While the Bush administration is boycotting this week’s Comprehensive Nuclear Test Ban Treaty conference, U.N. Secretary General Kofi Annan yesterday urged the United States and 10 other nations to ratify the pact and bring it into force, the Associated Press reported (see GSN, Sept. 21). “The longer entry into force of the treaty is delayed, the greater the risk that someone, somewhere, will test nuclear weapons,” Annan said yesterday as the three-day conference opened. “That would be a major setback for the cause of nonproliferation and disarmament.” The treaty has 33 of the 44 signatures from “Annex A” nations needed to bring the pact into force. British Foreign Secretary Jack Straw also pressed for ratification. “Sixty years after the nuclear bombings of Hiroshima and Nagasaki this conference is an opportunity to reaffirm our common commitment to the CTBT,” Straw said. The United States has signed the treaty, but the Bush administration opposes it, AP reported. Pakistan “does not give priority” to the treaty, said Dutch Ambassador Jaap Ramaker, the special representative charged with promoting ratification. He said Indian officials would not meet with him.
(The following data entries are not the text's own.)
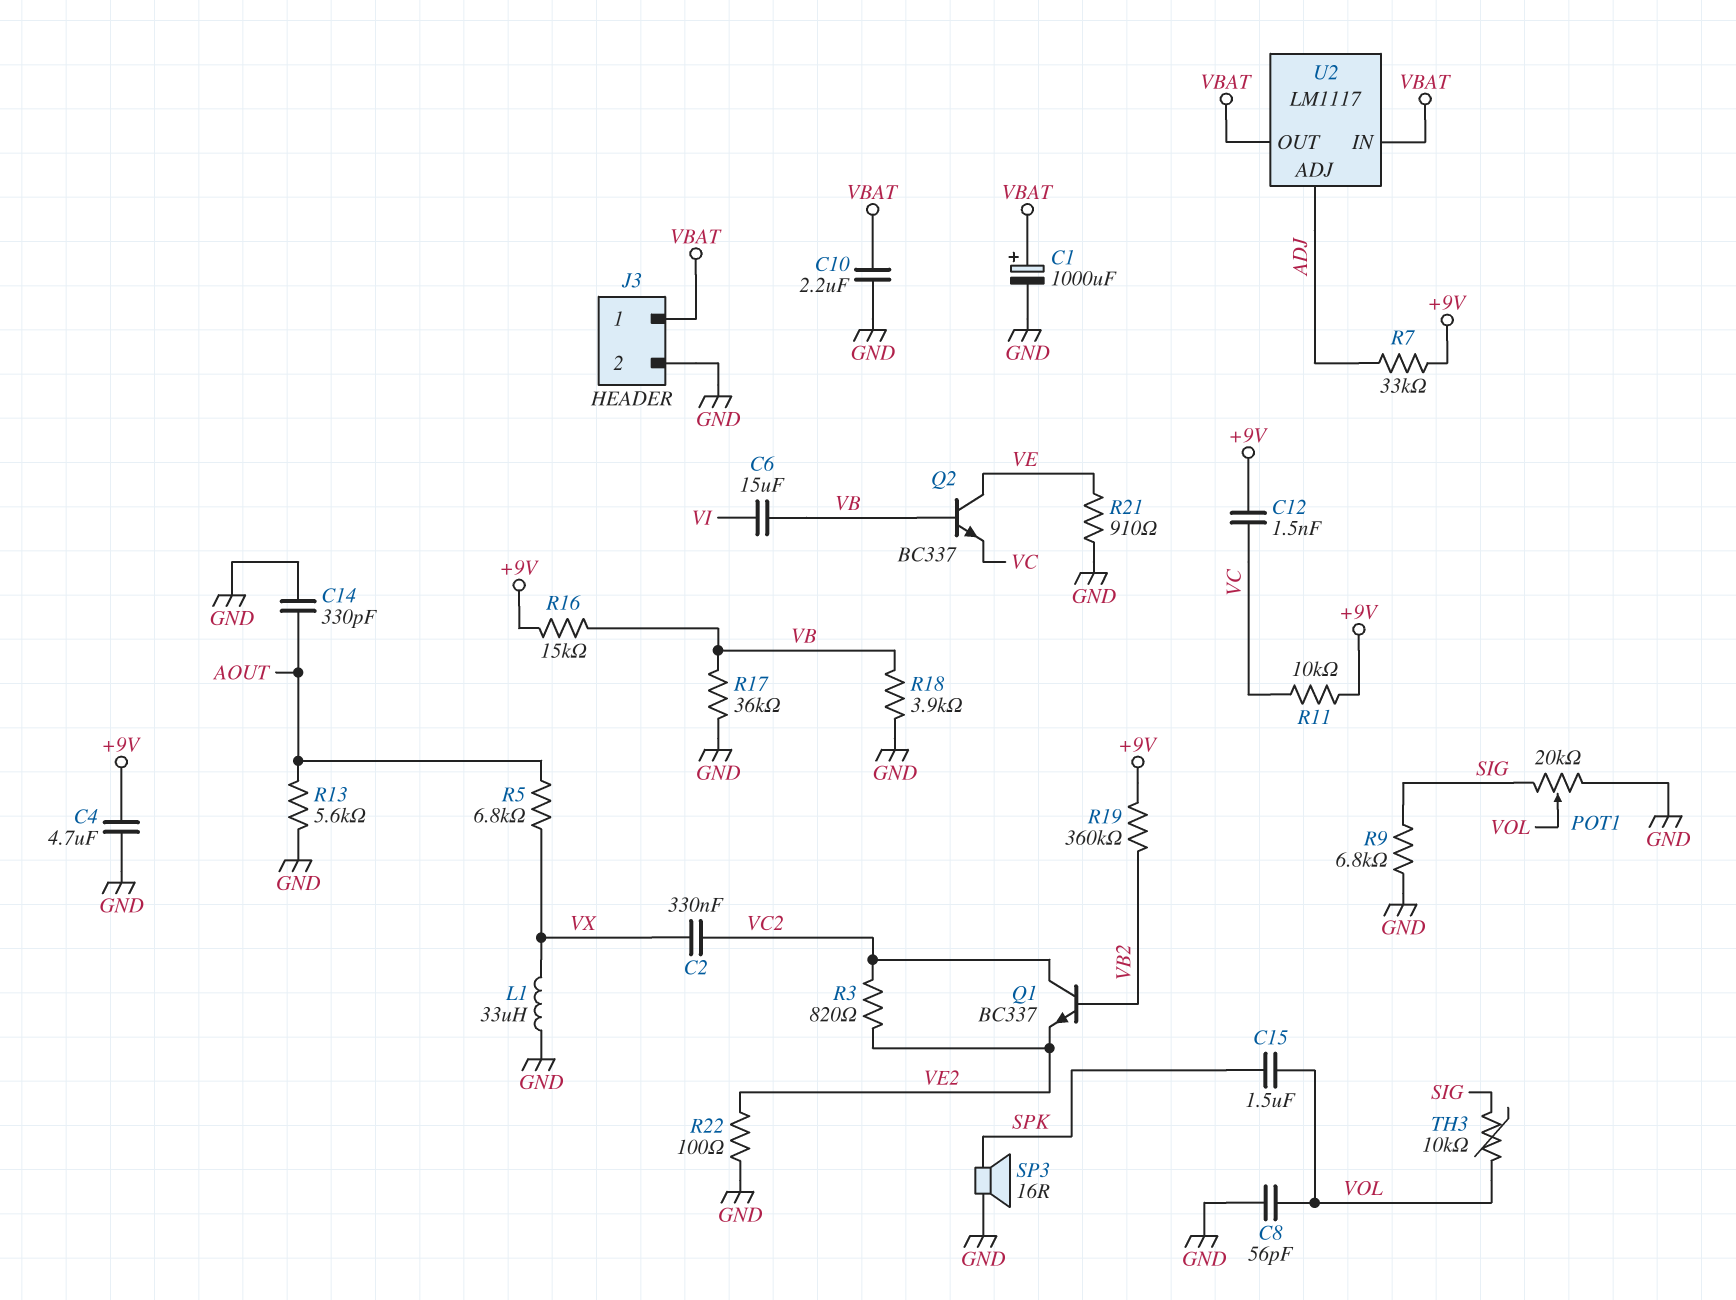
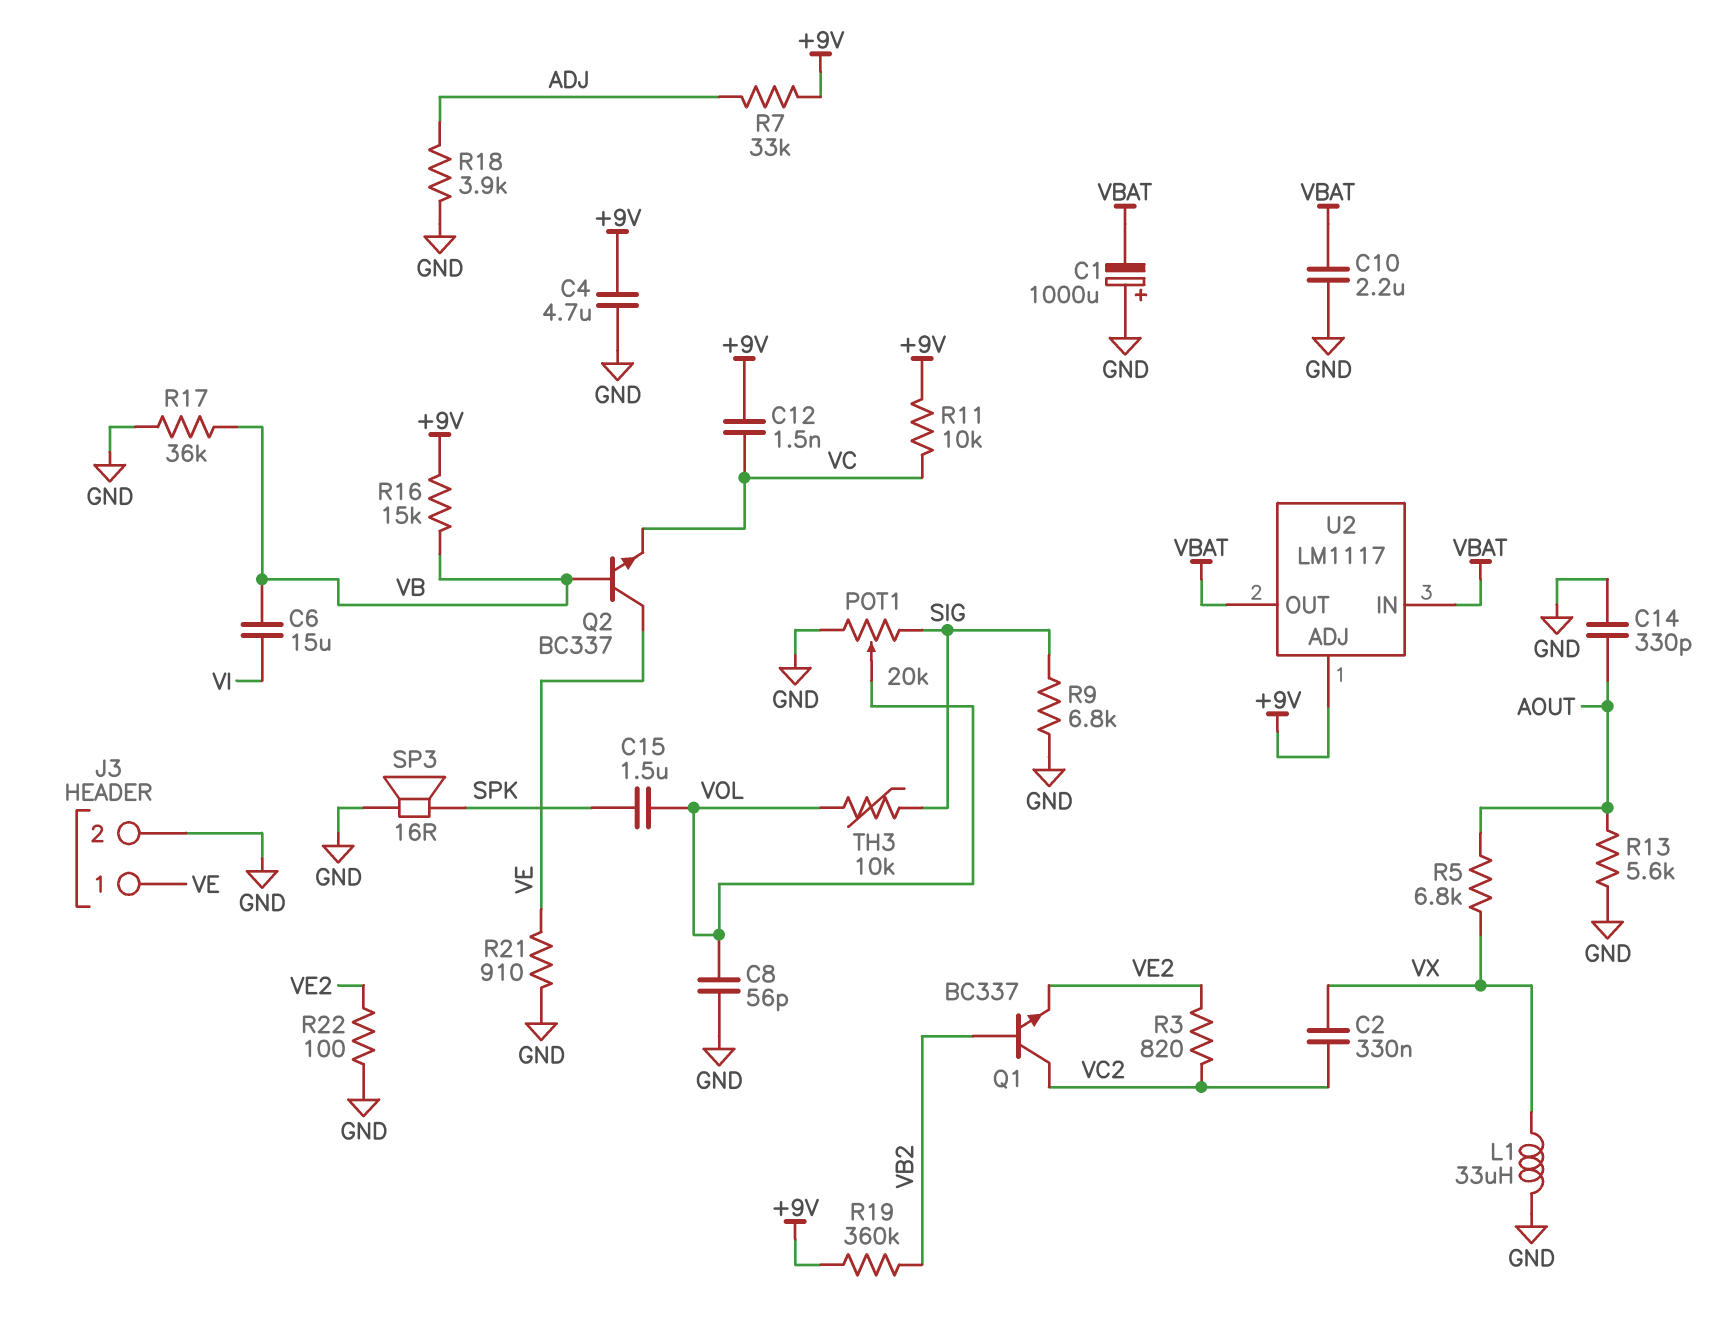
C1: 1000uF (plus VBAT, minus GND) -> 1000uF (plus GND, minus VBAT)
J3 pin 1: VBAT -> VE
R18: 3.9k (GND, VB) -> 3.9k (ADJ, GND)
U2 pin ADJ: ADJ -> +9V

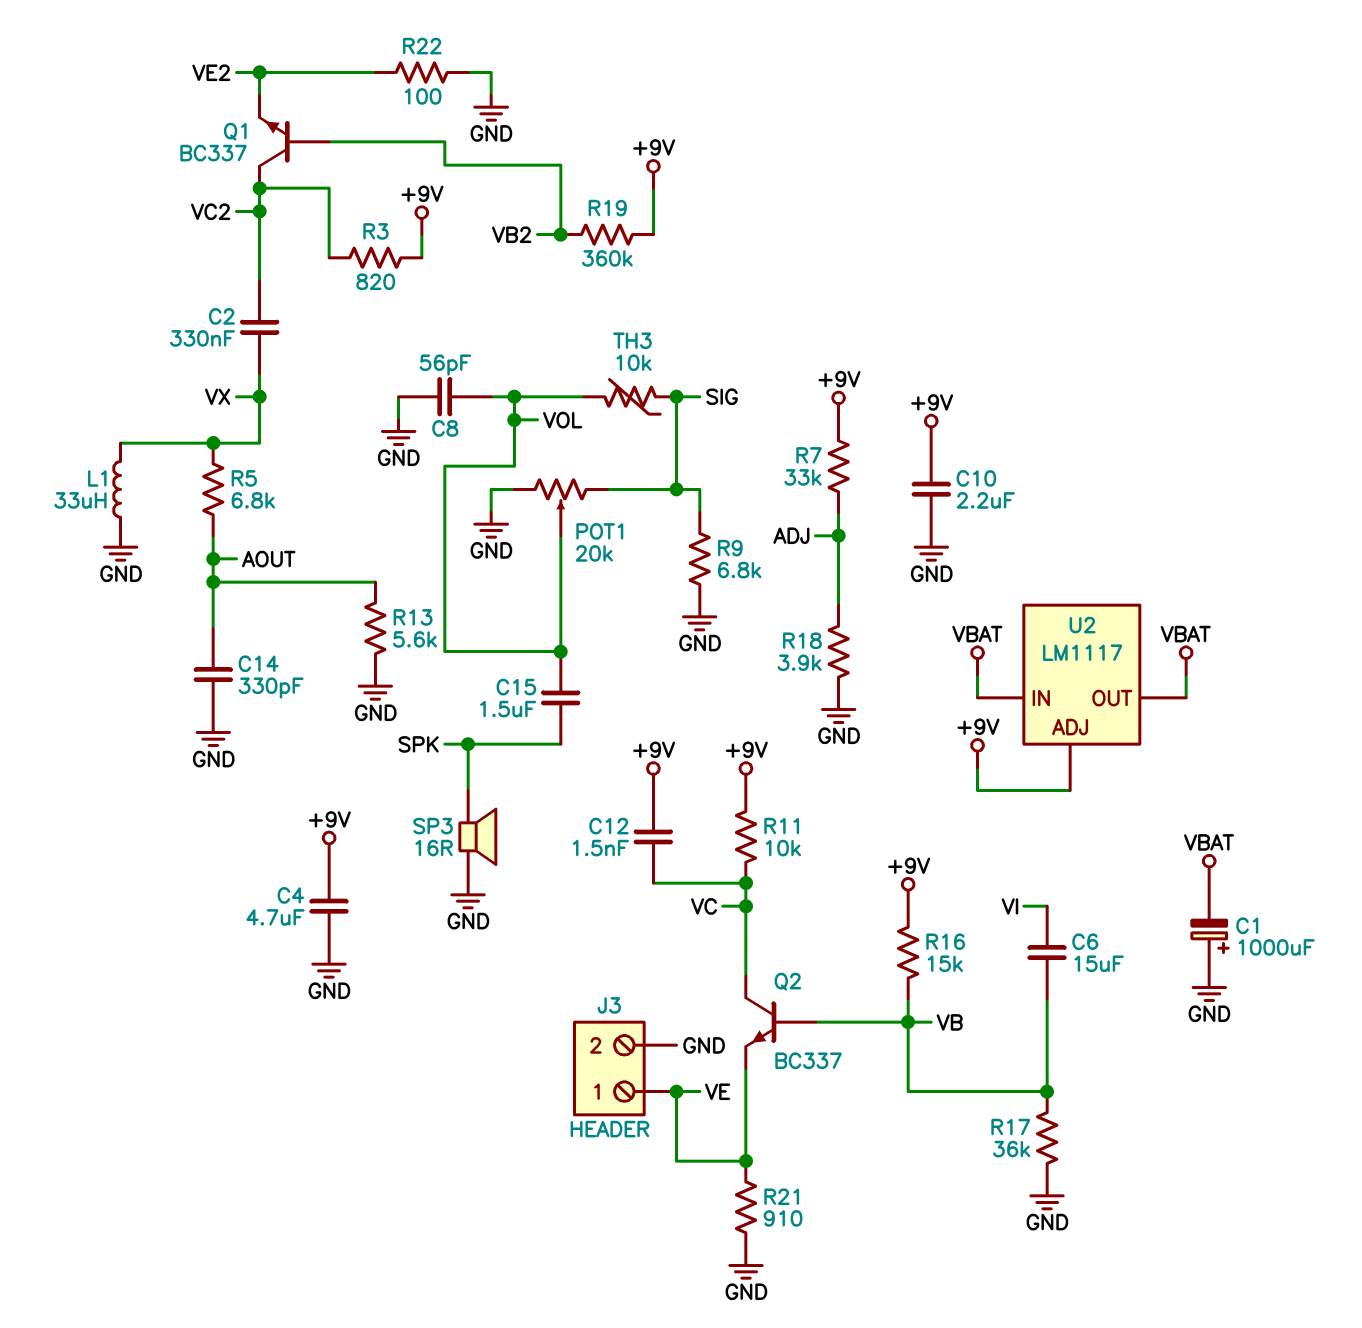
C10: 2.2uF (GND, VBAT) -> 2.2uF (+9V, GND)
Q2: NPN BC337 (B VB, C VE, E VC) -> NPN BC337 (B VB, C VC, E VE)
R3: 820 (VC2, VE2) -> 820 (+9V, VC2)

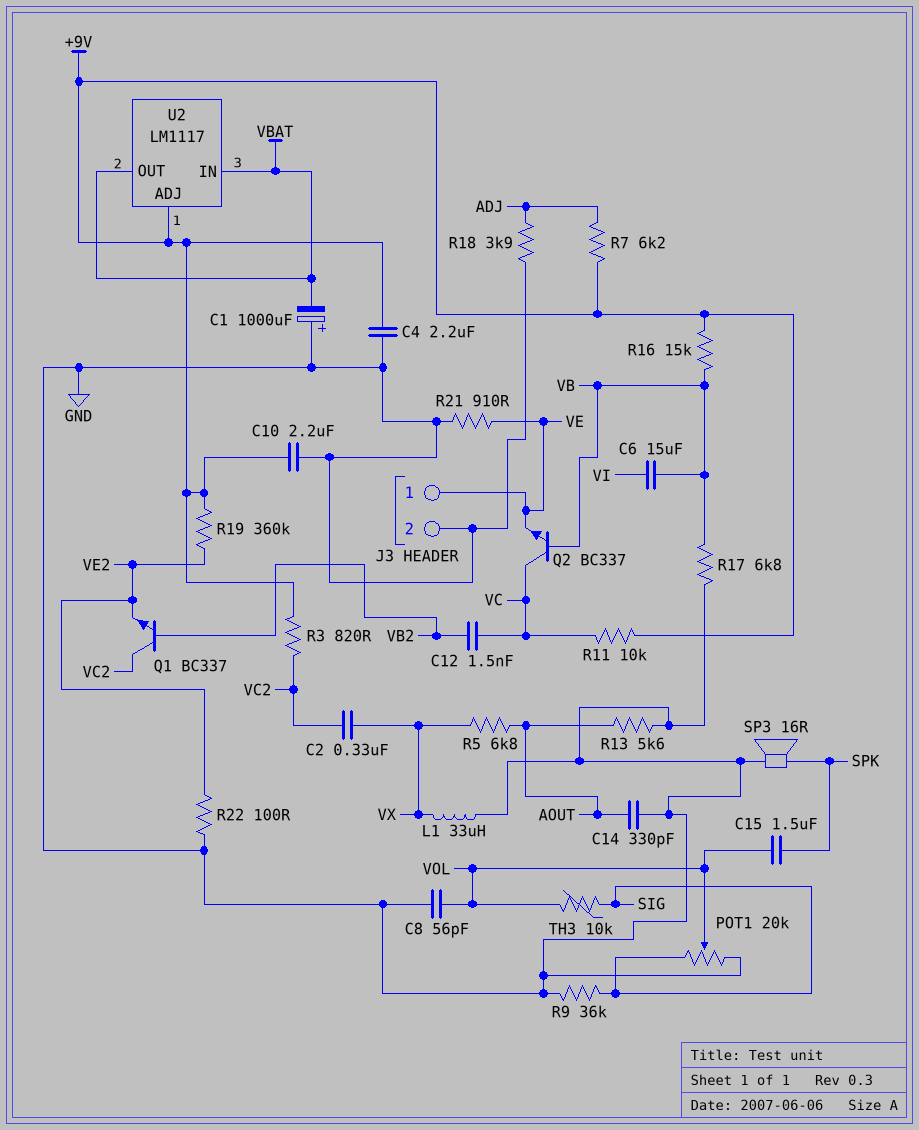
C4: 4.7uF (+9V, GND) -> 2.2uF (+9V, GND)
C12: 1.5nF (+9V, VC) -> 1.5nF (VB2, VC)
R7: 33k (+9V, ADJ) -> 6.2k (+9V, ADJ)
R9: 6.8k (GND, SIG) -> 36k (GND, SIG)
R17: 36k (GND, VB) -> 6.8k (GND, VB)
R19: 360k (+9V, VB2) -> 360k (+9V, VE2)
Ramaker added that ratification by Israel, Egypt, Iran and North Korea “is in one way or the other tied to wider regional security issues which complicate matters.” China and Vietnam seem to favor eventual ratification, he said, adding that he hopes to meet with Indonesian and Colombian officials to discuss the issue (Edith Lederer, Associated Press/Yahoo!News, Sept. 22).
Canada’s trade minister yesterday said his country expects to support India’s nuclear energy program, the Canadian Press reported (see GSN, Sept. 20). Trade Minister Jim Peterson is scheduled to meet today in New Delhi with Indian Petroleum Minister Mani Shankar Aiyar. “We will certainly be looking at a number of issues, including nuclear (energy),” Peterson said. “Our framework is one of safety. We have offered India to collaborate in term of the safety aspect of its (nuclear) system, which was originally based on the Canadian concept.” Peterson also said the countries plan to conduct more collaborative research into biotechnology and nanotechnology (Canadian Press/Yahoo!News, Sept. 22).